The first quarter GDP report will be released Thursday at 8:30 a.m. Eastern and is forecast to increase by 6.5% on an annualized basis, according to Wall Street Journal data. On Friday the Fed’s favorite inflation measure, the personal consumption expenditure price index is due for March and the core PCE is forecast to rise by 0.3% with a 1.8% year-on-year rise.
Lewis Alexander, chief economist at Nomura Securities, sees core PCE prices rise to about 2.5% for April and May before falling to about 2% in the fall.
“The Fed will want to see ‘a string’ of robust data prior to signaling a tapering timeline,” said Luzzetti. “We expect these discussions to heat up during the summer,” he said.
O’Sullivan said he just changed his forecast for the start of tapering in March 2022 from September 2022.

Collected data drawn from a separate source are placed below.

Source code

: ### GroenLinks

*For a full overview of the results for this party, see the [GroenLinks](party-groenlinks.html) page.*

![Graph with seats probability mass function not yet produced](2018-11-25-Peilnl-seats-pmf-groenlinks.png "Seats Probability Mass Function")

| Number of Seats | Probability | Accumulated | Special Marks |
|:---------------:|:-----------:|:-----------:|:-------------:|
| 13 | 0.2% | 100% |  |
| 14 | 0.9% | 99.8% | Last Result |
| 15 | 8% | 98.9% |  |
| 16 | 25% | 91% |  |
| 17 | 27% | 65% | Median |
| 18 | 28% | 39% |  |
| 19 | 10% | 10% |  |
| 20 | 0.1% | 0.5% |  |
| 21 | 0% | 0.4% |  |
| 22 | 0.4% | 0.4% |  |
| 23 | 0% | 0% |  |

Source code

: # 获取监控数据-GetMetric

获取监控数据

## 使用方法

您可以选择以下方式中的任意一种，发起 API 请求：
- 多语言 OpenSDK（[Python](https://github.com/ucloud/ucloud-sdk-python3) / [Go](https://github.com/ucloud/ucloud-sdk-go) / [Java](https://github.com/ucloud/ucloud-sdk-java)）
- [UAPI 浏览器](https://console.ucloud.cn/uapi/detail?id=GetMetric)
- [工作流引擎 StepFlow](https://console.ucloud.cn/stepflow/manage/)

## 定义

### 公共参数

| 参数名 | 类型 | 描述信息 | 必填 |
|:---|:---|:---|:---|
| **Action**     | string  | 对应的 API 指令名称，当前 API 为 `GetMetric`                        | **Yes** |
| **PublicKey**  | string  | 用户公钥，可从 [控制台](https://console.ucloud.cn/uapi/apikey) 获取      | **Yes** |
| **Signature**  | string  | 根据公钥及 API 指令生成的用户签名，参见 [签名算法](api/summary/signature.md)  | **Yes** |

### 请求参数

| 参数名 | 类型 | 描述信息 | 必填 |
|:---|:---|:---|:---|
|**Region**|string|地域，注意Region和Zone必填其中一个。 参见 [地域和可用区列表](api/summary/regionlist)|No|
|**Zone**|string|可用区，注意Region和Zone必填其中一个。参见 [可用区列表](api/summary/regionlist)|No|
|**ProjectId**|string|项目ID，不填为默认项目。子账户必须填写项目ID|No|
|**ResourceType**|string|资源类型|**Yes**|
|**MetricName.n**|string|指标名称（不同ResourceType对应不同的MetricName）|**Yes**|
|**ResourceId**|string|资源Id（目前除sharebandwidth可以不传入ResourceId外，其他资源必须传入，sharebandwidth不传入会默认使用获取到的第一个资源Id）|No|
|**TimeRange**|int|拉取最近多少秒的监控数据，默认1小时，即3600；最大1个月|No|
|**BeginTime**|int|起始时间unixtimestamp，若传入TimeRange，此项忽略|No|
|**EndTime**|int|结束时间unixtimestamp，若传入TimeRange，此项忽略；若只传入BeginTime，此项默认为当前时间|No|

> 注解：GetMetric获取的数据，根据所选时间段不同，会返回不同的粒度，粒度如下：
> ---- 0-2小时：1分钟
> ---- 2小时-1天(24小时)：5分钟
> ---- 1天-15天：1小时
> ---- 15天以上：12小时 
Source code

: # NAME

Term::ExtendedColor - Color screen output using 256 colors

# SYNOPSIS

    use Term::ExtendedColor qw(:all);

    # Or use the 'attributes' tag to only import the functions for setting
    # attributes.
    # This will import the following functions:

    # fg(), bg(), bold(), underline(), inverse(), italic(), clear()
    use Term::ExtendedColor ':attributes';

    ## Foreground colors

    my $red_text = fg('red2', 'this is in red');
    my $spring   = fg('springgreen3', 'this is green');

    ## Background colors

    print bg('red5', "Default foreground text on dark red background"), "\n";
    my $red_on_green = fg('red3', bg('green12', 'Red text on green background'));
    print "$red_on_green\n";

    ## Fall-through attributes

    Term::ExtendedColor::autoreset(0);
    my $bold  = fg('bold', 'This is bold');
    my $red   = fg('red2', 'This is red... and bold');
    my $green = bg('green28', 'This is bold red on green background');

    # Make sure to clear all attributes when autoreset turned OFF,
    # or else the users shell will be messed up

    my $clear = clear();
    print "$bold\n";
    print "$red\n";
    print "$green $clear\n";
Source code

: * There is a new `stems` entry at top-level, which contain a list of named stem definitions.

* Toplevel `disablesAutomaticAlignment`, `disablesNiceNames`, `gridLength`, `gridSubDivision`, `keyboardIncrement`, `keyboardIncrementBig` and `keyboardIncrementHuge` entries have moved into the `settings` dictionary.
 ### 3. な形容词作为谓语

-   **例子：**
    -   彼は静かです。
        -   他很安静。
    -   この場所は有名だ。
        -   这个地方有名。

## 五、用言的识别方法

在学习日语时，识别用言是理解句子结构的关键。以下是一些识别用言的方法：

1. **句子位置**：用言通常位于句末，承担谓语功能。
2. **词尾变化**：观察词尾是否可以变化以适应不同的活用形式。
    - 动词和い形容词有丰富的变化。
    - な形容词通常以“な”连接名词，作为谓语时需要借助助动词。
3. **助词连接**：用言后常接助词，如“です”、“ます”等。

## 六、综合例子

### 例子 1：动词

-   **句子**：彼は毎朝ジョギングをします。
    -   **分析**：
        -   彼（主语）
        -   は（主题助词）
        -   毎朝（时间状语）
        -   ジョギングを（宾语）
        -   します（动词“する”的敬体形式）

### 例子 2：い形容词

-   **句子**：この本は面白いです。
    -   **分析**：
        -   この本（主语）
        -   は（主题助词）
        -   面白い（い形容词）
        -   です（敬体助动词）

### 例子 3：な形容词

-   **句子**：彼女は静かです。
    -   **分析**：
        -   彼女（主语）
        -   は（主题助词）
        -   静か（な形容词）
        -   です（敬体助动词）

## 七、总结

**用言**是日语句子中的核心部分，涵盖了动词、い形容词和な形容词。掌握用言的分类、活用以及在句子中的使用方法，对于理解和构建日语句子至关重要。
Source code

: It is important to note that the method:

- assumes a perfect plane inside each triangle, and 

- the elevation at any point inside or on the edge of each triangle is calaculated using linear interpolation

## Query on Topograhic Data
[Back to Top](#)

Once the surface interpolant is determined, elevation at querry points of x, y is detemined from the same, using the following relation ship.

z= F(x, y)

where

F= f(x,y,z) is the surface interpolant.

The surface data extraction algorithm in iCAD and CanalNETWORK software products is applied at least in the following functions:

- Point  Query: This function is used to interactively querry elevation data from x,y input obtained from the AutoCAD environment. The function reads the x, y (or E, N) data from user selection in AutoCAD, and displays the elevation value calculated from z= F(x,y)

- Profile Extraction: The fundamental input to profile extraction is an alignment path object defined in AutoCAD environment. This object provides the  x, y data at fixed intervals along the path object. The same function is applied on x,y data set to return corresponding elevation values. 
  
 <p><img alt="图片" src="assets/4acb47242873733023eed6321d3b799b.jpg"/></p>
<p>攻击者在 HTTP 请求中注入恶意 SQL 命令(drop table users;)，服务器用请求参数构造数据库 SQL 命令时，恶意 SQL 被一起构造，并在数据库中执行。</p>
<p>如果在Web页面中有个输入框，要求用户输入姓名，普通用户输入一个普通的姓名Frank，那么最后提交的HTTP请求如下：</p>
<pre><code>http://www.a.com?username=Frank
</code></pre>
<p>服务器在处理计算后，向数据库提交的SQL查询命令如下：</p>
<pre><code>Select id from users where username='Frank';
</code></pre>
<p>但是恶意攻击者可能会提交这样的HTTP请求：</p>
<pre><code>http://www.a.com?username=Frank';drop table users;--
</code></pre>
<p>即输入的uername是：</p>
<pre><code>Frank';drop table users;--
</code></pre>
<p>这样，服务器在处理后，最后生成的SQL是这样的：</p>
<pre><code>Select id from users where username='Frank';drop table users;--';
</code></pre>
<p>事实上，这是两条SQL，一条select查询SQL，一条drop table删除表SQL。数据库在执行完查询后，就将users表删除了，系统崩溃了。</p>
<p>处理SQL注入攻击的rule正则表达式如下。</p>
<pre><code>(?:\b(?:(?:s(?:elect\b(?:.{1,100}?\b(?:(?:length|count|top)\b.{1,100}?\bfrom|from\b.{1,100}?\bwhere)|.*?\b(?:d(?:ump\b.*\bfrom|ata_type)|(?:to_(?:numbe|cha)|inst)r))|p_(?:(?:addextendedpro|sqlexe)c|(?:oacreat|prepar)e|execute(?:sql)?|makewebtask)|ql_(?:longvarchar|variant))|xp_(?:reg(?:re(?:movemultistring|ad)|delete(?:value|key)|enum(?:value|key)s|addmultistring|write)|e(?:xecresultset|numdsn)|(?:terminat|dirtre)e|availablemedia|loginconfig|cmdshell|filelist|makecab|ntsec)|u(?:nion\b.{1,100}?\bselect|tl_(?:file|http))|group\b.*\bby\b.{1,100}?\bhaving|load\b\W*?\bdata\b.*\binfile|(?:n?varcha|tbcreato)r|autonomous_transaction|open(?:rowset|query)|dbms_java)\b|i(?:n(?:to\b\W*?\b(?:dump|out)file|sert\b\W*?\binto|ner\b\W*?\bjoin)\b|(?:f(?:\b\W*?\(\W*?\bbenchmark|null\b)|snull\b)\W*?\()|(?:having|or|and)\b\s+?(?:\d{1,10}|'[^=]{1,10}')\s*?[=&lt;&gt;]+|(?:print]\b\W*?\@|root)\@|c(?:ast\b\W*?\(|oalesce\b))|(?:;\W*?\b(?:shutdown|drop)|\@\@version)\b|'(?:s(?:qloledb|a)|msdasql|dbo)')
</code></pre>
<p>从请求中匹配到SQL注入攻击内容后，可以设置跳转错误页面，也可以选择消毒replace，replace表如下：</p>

After rising in March, long-term U.S. Treasury yields BX:TMUBMUSD10Y have retraced some of the gains this month.
“The market, for now, is respecting the Fed’s view- not believing – respecting. And it is respecting it because the Fed seems very intent on maintaining policy as is despite all the [solid] economic indicators,” said Mohamed El-Erian, chief economic adviser at Allianz.
Will the market believe it?
“For that we’re going to wait for more data. Because its’ early yet in the inflation surge,” El-Erian said.